Given passage ▸
*****

Astronauts’ Archives Coming to Purdue

Astronaut Eugene A. Cernan, the most recent person to walk on the moon, will soon leave another footprint alongside fellow space explorer Neil Armstrong, this time in Purdue University Libraries’ Archives and Special Collections.

Cernan’s papers will join a growing list of historically significant collections in Purdue Libraries’ flight archives. Armstrong, a 1955 Purdue graduate and the first person to walk on the moon, donated personal papers in November. Cernan announced his gift in January.

The George Palmer Putnam Collection of Amelia Earhart Papers, the world’s largest compilation of papers, memorabilia, and artifacts related to the late aviator, also reside in the archives. Earhart, the first woman pilot to cross the Atlantic Ocean, set world aviation records and worked as a Purdue staff member in the mid-1930s. She disappeared July 2, 1937, over the Pacific Ocean as she attempted to fly around the world.

Purdue Libraries’ Archives and Special Collections also houses the papers of Ralph Johnson, a 1930 Purdue graduate in mechanical engineering and a flight pioneer who was the first person to document aircraft landing procedures that are still used today.

Cernan (BSEE ’56) carried out three space flights. As a pilot aboard Gemini IX in 1966, he became the second person to walk in space. He was a lunar module pilot for the Apollo X mission in 1969. As commander of Apollo XVII in 1972, he became the most recent person to walk on the moon’s surface.

“Our expanding flight archives now include some of the key individuals and events in flight history,” says James L. Mullins, dean of Purdue Libraries. “These archives also show Purdue’s significance in the advancement of flight. We have had 22 Purdue graduates who have gone on to be astronauts, and we want to build our flight archives to reflect the university’s rich history and contribution to air travel and space flight.”

*****

Decide whether each statement below agrees with the article on Purdue's flight archives, answering yes or no and quoting the words that decide it: (a) Ralph Johnson earned a Purdue degree in mechanical engineering. (b) Cernan was the first person to walk in space. (c) Earhart worked on the Purdue staff in the mid-1930s.

*****

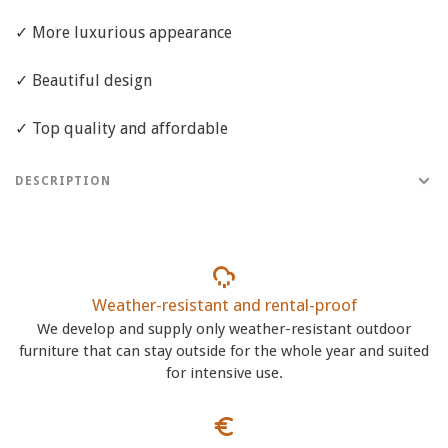
✓ More luxurious appearance
✓ Beautiful design
✓ Top quality and affordable
DESCRIPTION
Weather-resistant and rental-proof
We develop and supply only weather-resistant outdoor
furniture that can stay outside for the whole year and suited
for intensive use.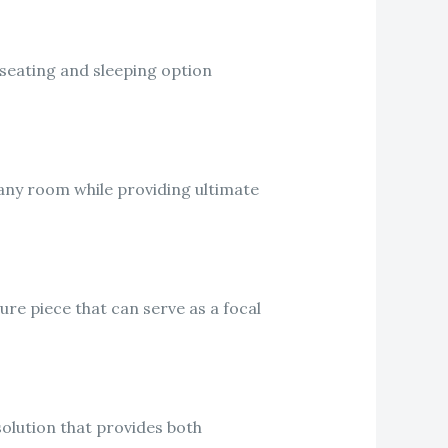
a seating and sleeping option
 any room while providing ultimate
ture piece that can serve as a focal
solution that provides both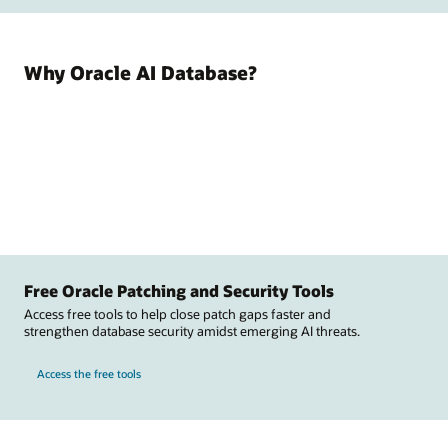
Why Oracle AI Database?
Free Oracle Patching and Security Tools
Access free tools to help close patch gaps faster and
strengthen database security amidst emerging AI threats.
Access the free tools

*****

Answer area ▸
(a) Yes: "a 1930 Purdue graduate in mechanical engineering"
(b) No: "he became the second person to walk in space"
(c) Yes: "worked as a Purdue staff member in the mid-1930s"